By the way I heard that the same situation occurred with the formerly great company's platinum inventory, but that inventory only lost a third of its value in the exact same time period for the same reasons.
This is a cautionary tale for small investors. If you think that someone has worked out a way for the little guy to make a play in a rare thinly traded minor metal such as rhodium please keep in mind that there is a credible story that a Fortune 500 end user of rhodium crashed and burned. This by convincing itself that trading one commodity is just like trading another so that any member of the finance staff is up to the job managed to lose as much as a billion dollars of the shareholder's money because he and his management were way over their heads. An analogous situation actually is well known to have occurred in 2001-2 when panicked and inexperienced buyers at Ford and Toyota convinced by sophisticated advisors from a New York-based financial institution that palladium was going to go to $3,000 an ounce entered into take-or-pay agreements for several years forward that obligated them to pay $500-700 an ounce for palladium that never again went over $300 an ounce during the lives of their agreements. Those deals cost Ford and Toyota each over $1 billion in write downs.
Do I believe that the events I described above as occurring at a formerly great cooperation actually happened?
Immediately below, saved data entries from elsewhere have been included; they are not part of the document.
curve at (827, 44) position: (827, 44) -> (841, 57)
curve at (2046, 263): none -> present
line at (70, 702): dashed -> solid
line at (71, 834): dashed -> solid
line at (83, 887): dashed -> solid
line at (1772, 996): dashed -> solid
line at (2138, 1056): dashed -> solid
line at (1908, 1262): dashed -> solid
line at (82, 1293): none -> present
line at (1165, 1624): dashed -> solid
Ockham's razor is the principle that if you have to choose between two explanations always choose the simpler one. I believe that:
- It is entirely likely that a single seller of a large amount of rhodium set off the great decline in the rhodium market of the summer of 2008; and since it is not possible to produce rhodium without producing platinum
- The same seller also was disposing of excess platinum he had agreed to take so that the original producer/seller's inventories would remain matched.
Do not at this point in time invest, please, in either rhodium or platinum, until this all shakes out.
If one of the OEM American automobile manufacturers, by the way, should go bankrupt and cease production then that company's inventory and lack of future need for PGMs could knock the bottom out of the market immediately. Be very careful from now on, because some of New York's finest financial-advisors are telling their clients that the American OEM automotive industry is more than likely to go bankrupt before 2012.